Purple Knight Report 2025: Midsize Companies Are the New Identity Security Battleground
- Cyber Jill

- Jul 10
- 3 min read
In the cybersecurity world, identity is everything—and most companies still aren’t getting it right. That’s the central takeaway from Semperis’ 2025 Purple Knight Report, which analyzed thousands of scans across hybrid identity systems like Active Directory (AD), Entra ID, and Okta. The average organizational score? A sobering 61 out of 100, down 11 points from just two years ago.
Despite growing awareness and high-profile breaches targeting identity infrastructure, the report paints a picture of widespread fragility. Even more telling: midsized enterprises, those with between 2,001 and 5,000 employees, fared the worst with an average score of just 52—putting them firmly in the crosshairs of identity-based attacks.

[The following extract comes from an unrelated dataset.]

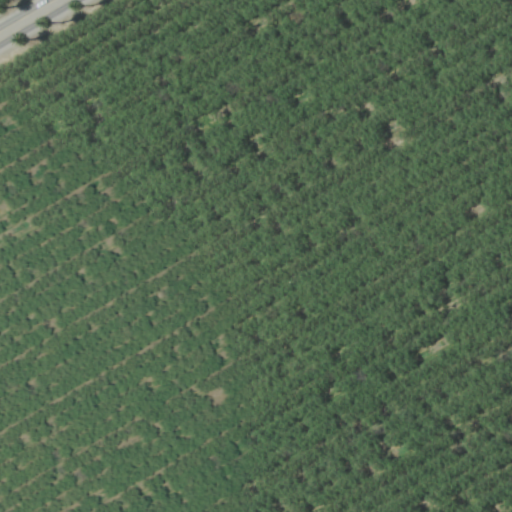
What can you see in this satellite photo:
crop: (5, 3)
road: (31, 18)
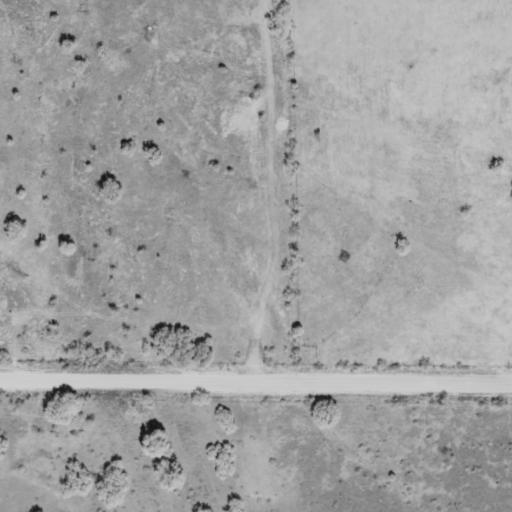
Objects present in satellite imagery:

“The midsized companies are where the IT pros have to do everything. You don’t have full-time AD specialists,” said Sean Deuby, Principal Technologist for the Americas at Semperis.
That reality has left a dangerous blind spot in the cyber resilience of the global enterprise landscape. Larger organizations, bolstered by deep benches of security talent and budget, scored highest (73), while small businesses with simpler environments weren’t far behind (68). But between those extremes lie thousands of overstretched IT teams juggling the complexity of modern hybrid identity environments with legacy tools and underfunded resources.

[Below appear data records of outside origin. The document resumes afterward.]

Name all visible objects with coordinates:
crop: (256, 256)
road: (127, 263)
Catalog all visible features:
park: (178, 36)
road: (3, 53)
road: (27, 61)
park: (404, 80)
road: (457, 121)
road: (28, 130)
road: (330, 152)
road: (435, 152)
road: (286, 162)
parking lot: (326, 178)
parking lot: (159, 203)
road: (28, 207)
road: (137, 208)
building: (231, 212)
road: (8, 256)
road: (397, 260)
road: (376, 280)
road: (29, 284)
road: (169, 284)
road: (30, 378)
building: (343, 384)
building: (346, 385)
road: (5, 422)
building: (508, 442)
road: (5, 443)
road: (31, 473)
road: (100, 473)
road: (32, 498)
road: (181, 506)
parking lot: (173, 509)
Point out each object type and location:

Hybrid Identity: A Visibility Crisis
Semperis’ free Purple Knight assessment tool scans for common misconfigurations and weaknesses in AD, Entra ID, and Okta—three pillars of enterprise identity. Of the six vulnerability categories analyzed, the AD Infrastructure category consistently scored the lowest, revealing fundamental weaknesses in the scaffolding of enterprise identity systems. Account security and Kerberos configuration followed close behind.
“Hybrid identity environments are complex, and threat actors know it. Overall, organizations can't protect what they can't see,” said Deuby.
And attackers are watching. With ransomware gangs, state-sponsored APTs, and insider threats increasingly targeting identity systems as an initial access vector, these weak scores are more than academic—they’re an open invitation.
Industries on the Edge
No sector was spared from the struggle. Government organizations—often hamstrung by legacy systems and procurement red tape—came in dead last with an average score of 46. Retail, transportation, and education weren’t far behind.
Surprisingly, healthcare scored the highest among verticals at 66, perhaps reflecting years of high-stakes breach headlines and regulatory scrutiny finally yielding better practices. Still, as Deuby noted, that’s “still poor” on a 100-point scale.
Reality Check: The D-Minus That Hurts So Good
But there is a silver lining. Organizations that used Purple Knight’s built-in remediation guidance reported an average improvement of 21 points. Some, like global shipping and IT firms, saw gains as high as 61 points after making recommended changes.
“My company has launched a multi-year project to reorganize the environment... Using Purple Knight to scan those environments helps us understand what might break or what open security vulnerabilities we need to fix,” said Bob G., infrastructure team lead at a global shipping company.
“I do a pretty good job. And we haven’t been breached. But then you see the D-minus on your report card and it’s like, wow. There are some things we could do better,” said Eric M., senior identity engineer at a global printing company.
“We thought we were pretty secure... Out of curiosity, I ran Purple Knight, and I found a new world of stuff to fix,” said Jose G., global administrator at an IT services company.
The Identity Security Cliff
The 2025 report underscores a broader truth: as organizations double down on cloud transformation, SaaS sprawl, and hybrid work, identity systems are more exposed—and more mission-critical—than ever. Without visibility and regular auditing, organizations risk walking off an invisible cliff.
With identity now the backbone of access control, it’s no longer enough to trust that your AD settings are fine because they haven’t broken anything—yet.
The message from Semperis is clear: scan, fix, repeat. Before someone else does it for you.